Eur J Pediatr Surg 1981; 34(10): 137-139
DOI: 10.1055/s-2008-1063317
© Georg Thieme Verlag KG Stuttgart · New York

Neuroepithelial Cysts of the lllrd Ventricle as a Cause of Hydrocephalus

O.  Heiskanen , M.  Haltia
  • From the Department of Neurosurgery, Helsinki, Finland
Further Information

Publication History

Publication Date:
25 March 2008 (online)

Abstract

In case of hydrocephalus, a direct operation on the lesion that causes the block is superior to any type of shunt. A rare cause of hydrocephalus is a cyst of the septum pellucidum. Three patients - 2 years, 6 years and 20 years of age - are presented.
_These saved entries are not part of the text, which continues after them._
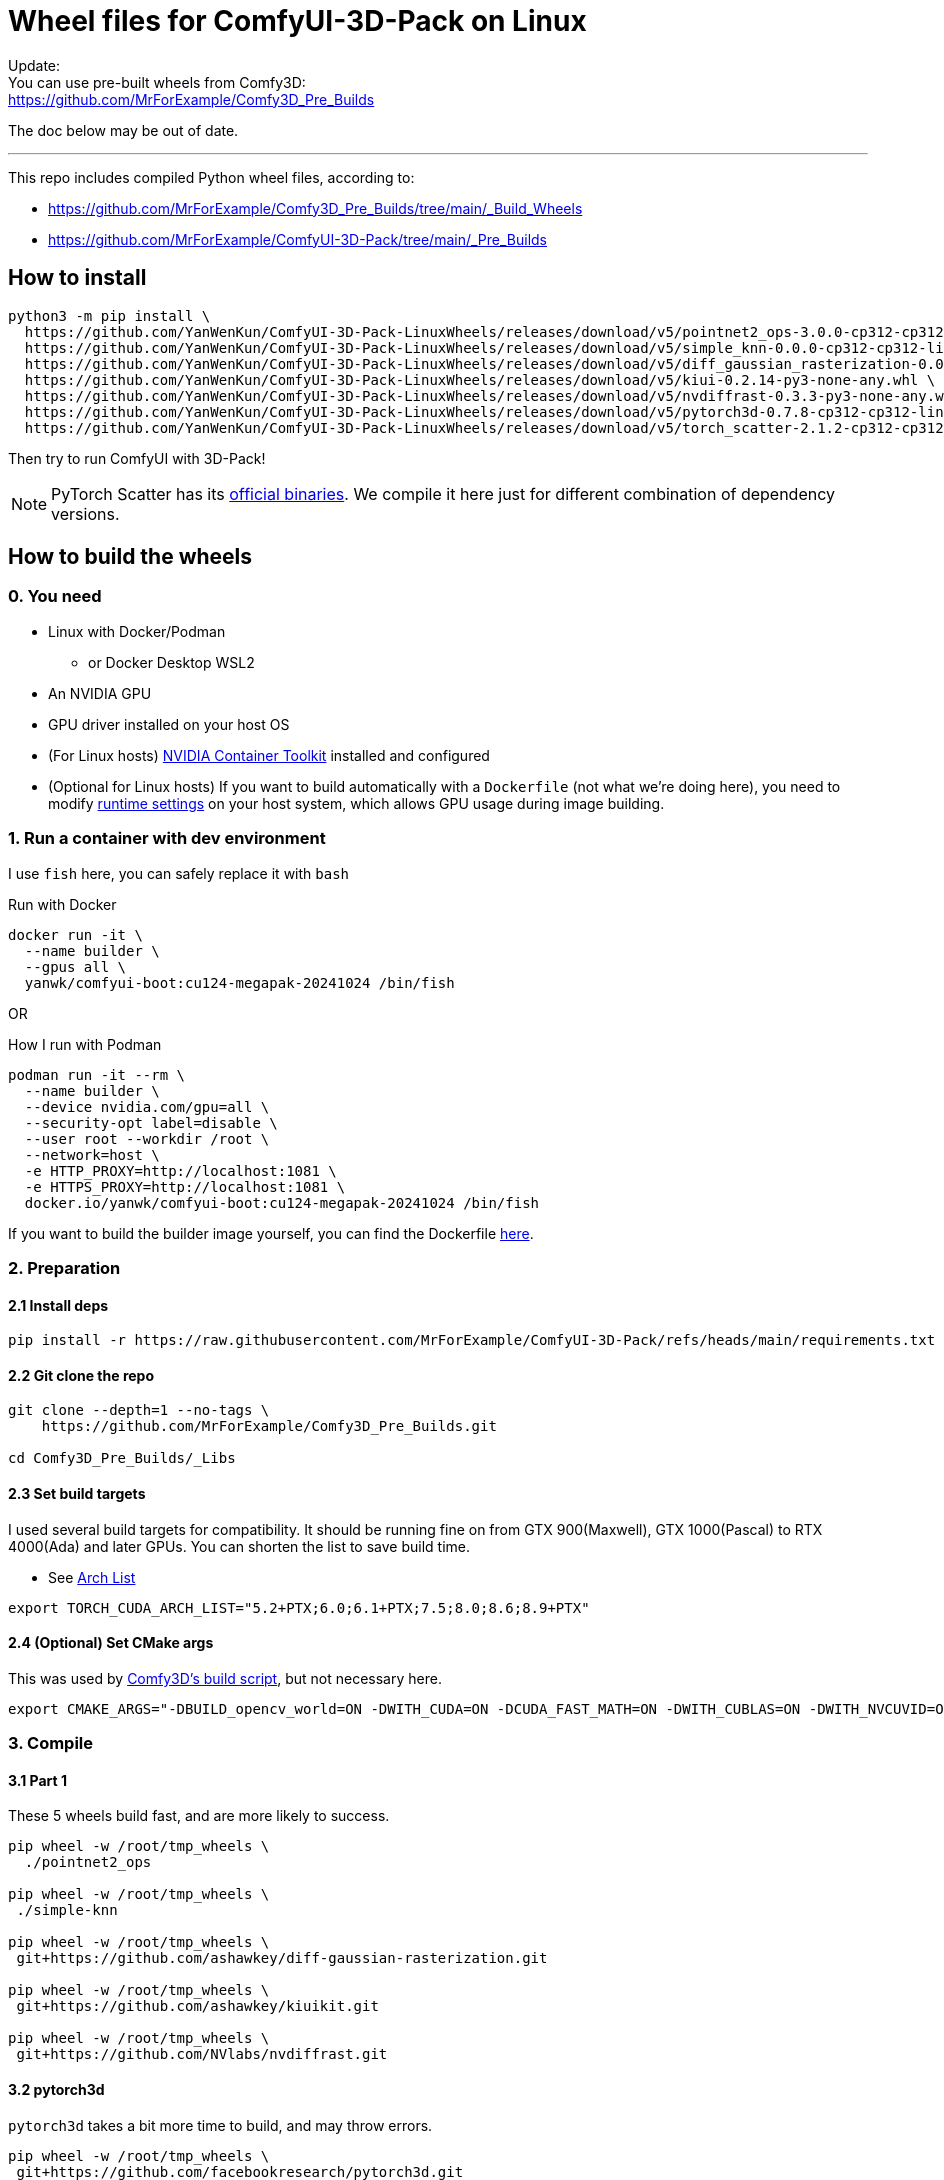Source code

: # Wheel files for ComfyUI-3D-Pack on Linux

Update: +
You can use pre-built wheels from Comfy3D: +
https://github.com/MrForExample/Comfy3D_Pre_Builds

The doc below may be out of date.

---

This repo includes compiled Python wheel files, according to:

* https://github.com/MrForExample/Comfy3D_Pre_Builds/tree/main/_Build_Wheels
* https://github.com/MrForExample/ComfyUI-3D-Pack/tree/main/_Pre_Builds

## How to install

[source,sh]
----
python3 -m pip install \
  https://github.com/YanWenKun/ComfyUI-3D-Pack-LinuxWheels/releases/download/v5/pointnet2_ops-3.0.0-cp312-cp312-linux_x86_64.whl \
  https://github.com/YanWenKun/ComfyUI-3D-Pack-LinuxWheels/releases/download/v5/simple_knn-0.0.0-cp312-cp312-linux_x86_64.whl \
  https://github.com/YanWenKun/ComfyUI-3D-Pack-LinuxWheels/releases/download/v5/diff_gaussian_rasterization-0.0.0-cp312-cp312-linux_x86_64.whl \
  https://github.com/YanWenKun/ComfyUI-3D-Pack-LinuxWheels/releases/download/v5/kiui-0.2.14-py3-none-any.whl \
  https://github.com/YanWenKun/ComfyUI-3D-Pack-LinuxWheels/releases/download/v5/nvdiffrast-0.3.3-py3-none-any.whl \
  https://github.com/YanWenKun/ComfyUI-3D-Pack-LinuxWheels/releases/download/v5/pytorch3d-0.7.8-cp312-cp312-linux_x86_64.whl \
  https://github.com/YanWenKun/ComfyUI-3D-Pack-LinuxWheels/releases/download/v5/torch_scatter-2.1.2-cp312-cp312-linux_x86_64.whl
----

Then try to run ComfyUI with 3D-Pack!

NOTE: PyTorch Scatter has its
https://github.com/rusty1s/pytorch_scatter?tab=readme-ov-file#binaries[official binaries]. We compile it here just for different combination of dependency versions.


## How to build the wheels

### 0. You need

* Linux with Docker/Podman
** or Docker Desktop WSL2
* An NVIDIA GPU
* GPU driver installed on your host OS
* (For Linux hosts)
https://docs.nvidia.com/datacenter/cloud-native/container-toolkit/latest/install-guide.html[NVIDIA Container Toolkit]
installed and configured

* (Optional for Linux hosts)
If you want to build automatically with a `Dockerfile` (not what we're doing here),
you need to modify 
https://stackoverflow.com/questions/59691207/docker-build-with-nvidia-runtime[runtime settings]
on your host system, which allows GPU usage during image building.

### 1. Run a container with dev environment

I use `fish` here, you can safely replace it with `bash`

.Run with Docker
[source,bash]
----
docker run -it \
  --name builder \
  --gpus all \
  yanwk/comfyui-boot:cu124-megapak-20241024 /bin/fish
----

OR

.How I run with Podman
[source,bash]
----
podman run -it --rm \
  --name builder \
  --device nvidia.com/gpu=all \
  --security-opt label=disable \
  --user root --workdir /root \
  --network=host \
  -e HTTP_PROXY=http://localhost:1081 \
  -e HTTPS_PROXY=http://localhost:1081 \
  docker.io/yanwk/comfyui-boot:cu124-megapak-20241024 /bin/fish
----

If you want to build the builder image yourself, you can find the Dockerfile
https://github.com/YanWenKun/ComfyUI-Docker/blob/main/cu124-megapak/Dockerfile[here].

### 2. Preparation

#### 2.1 Install deps

[source,bash]
----
pip install -r https://raw.githubusercontent.com/MrForExample/ComfyUI-3D-Pack/refs/heads/main/requirements.txt
----

#### 2.2 Git clone the repo

[source,bash]
----
git clone --depth=1 --no-tags \
    https://github.com/MrForExample/Comfy3D_Pre_Builds.git

cd Comfy3D_Pre_Builds/_Libs
----

#### 2.3 Set build targets

I used several build targets for compatibility. It should be running fine on from GTX 900(Maxwell), GTX 1000(Pascal) to RTX 4000(Ada) and later GPUs.
You can shorten the list to save build time.

** See https://arnon.dk/matching-sm-architectures-arch-and-gencode-for-various-nvidia-cards/[Arch List]

[source,bash]
----
export TORCH_CUDA_ARCH_LIST="5.2+PTX;6.0;6.1+PTX;7.5;8.0;8.6;8.9+PTX"
----

#### 2.4 (Optional) Set CMake args

This was used by
https://github.com/MrForExample/ComfyUI-3D-Pack/blob/df3b12e3c4e329dc5a1a974412aa1ac118586ca9/_Pre_Builds/_Build_Scripts/auto_build_all.py#L46[Comfy3D's build script],
but not necessary here.

[source,bash]
----
export CMAKE_ARGS="-DBUILD_opencv_world=ON -DWITH_CUDA=ON -DCUDA_FAST_MATH=ON -DWITH_CUBLAS=ON -DWITH_NVCUVID=ON"
----

### 3. Compile

#### 3.1 Part 1

These 5 wheels build fast, and are more likely to success.

[source,bash]
----
pip wheel -w /root/tmp_wheels \
  ./pointnet2_ops

pip wheel -w /root/tmp_wheels \
 ./simple-knn

pip wheel -w /root/tmp_wheels \
 git+https://github.com/ashawkey/diff-gaussian-rasterization.git

pip wheel -w /root/tmp_wheels \
 git+https://github.com/ashawkey/kiuikit.git

pip wheel -w /root/tmp_wheels \
 git+https://github.com/NVlabs/nvdiffrast.git
----

#### 3.2 pytorch3d

`pytorch3d` takes a bit more time to build, and may throw errors.

[source,bash]
----
pip wheel -w /root/tmp_wheels \
 git+https://github.com/facebookresearch/pytorch3d.git
----

If failed to build latest `pytorch3d`, try its stable version:

[source,bash]
----
pip wheel -w /root/tmp_wheels \
 git+https://github.com/facebookresearch/pytorch3d.git@stable
----

#### 3.3 pytorch_scatter

`pytorch_scatter` takes much more time to build.

[source,bash]
----
pip wheel -w /root/tmp_wheels \
 git+https://github.com/rusty1s/pytorch_scatter.git
----

If failed to build latest `pytorch_scatter`, try its stable version:

[source,bash]
----
pip wheel -w /root/tmp_wheels \
 torch-scatter
----

### 4. Copy wheels

Copy wheel files out of container, into current working folder

[source,bash]
----
docker cp builder:/root/tmp_wheels/ .
----

## Note

Some steps (Fix pybind for nvcc 12.x, Update simple-knn) are no longer needed, check the
https://github.com/YanWenKun/ComfyUI-3D-Pack-LinuxWheels/blob/7a78af579c5827cb1b485ebfea1e87fbee029d05/README.adoc[old README]
if you just googled here.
All had slowly developed symptoms of increased intracranial pressure and the two children manifested retardation of their motor skills. Carotid angiography in the children disclosed a hydrocephalus, as did CT in the adult patient. Ventriculography through a frontal burr-hole was done in all cases. Fluid could be easily injected but only a few drops of fluid could be drawn out. The ventriculogram showed a large round smooth expansion in the IIIrd ventricle extending into both lateral ventricles. A transfrontal resection of the cyst wall was done. The cyst contained clear fluid with higher protein content than the ventricular CSF. All three patients have done well, have shown no signs of increased intracranial pressure, and did not need a shunt. The development of the two children has been normal. All three cases had the same histological findings as with neuro-epithelial cysts.

Zusammenfassung

Als seltene Ursache des Hydrozephalus werden 3 Zysten des Septum pellucidum bei Patienten im Alter von 2, 6 und 20 Jahren beschrieben. Alle entwickelten langsam Zeichen des allgemein gesteigerten Hirndrucks, die 2 Kinder wiesen motorische Einbußen auf. Ventrikulographisch zeigte sich eine große runde, fließende Ausdehnung in dem III. Ventrikel mit Eindringen in beide Scitenventrikel.

Flüssigkeit konnte leicht injiziert, aber kaum aspiriert werden. Der Eiweißgchalt war erhöht. Die Operation bestand in einer transfrontalen Resektion der Zystenwand, ohne daß ein Shunt benötigt wurde. Alle 3 Fälle erwiesen sich histologisch als neuro-epitheliale Zysten.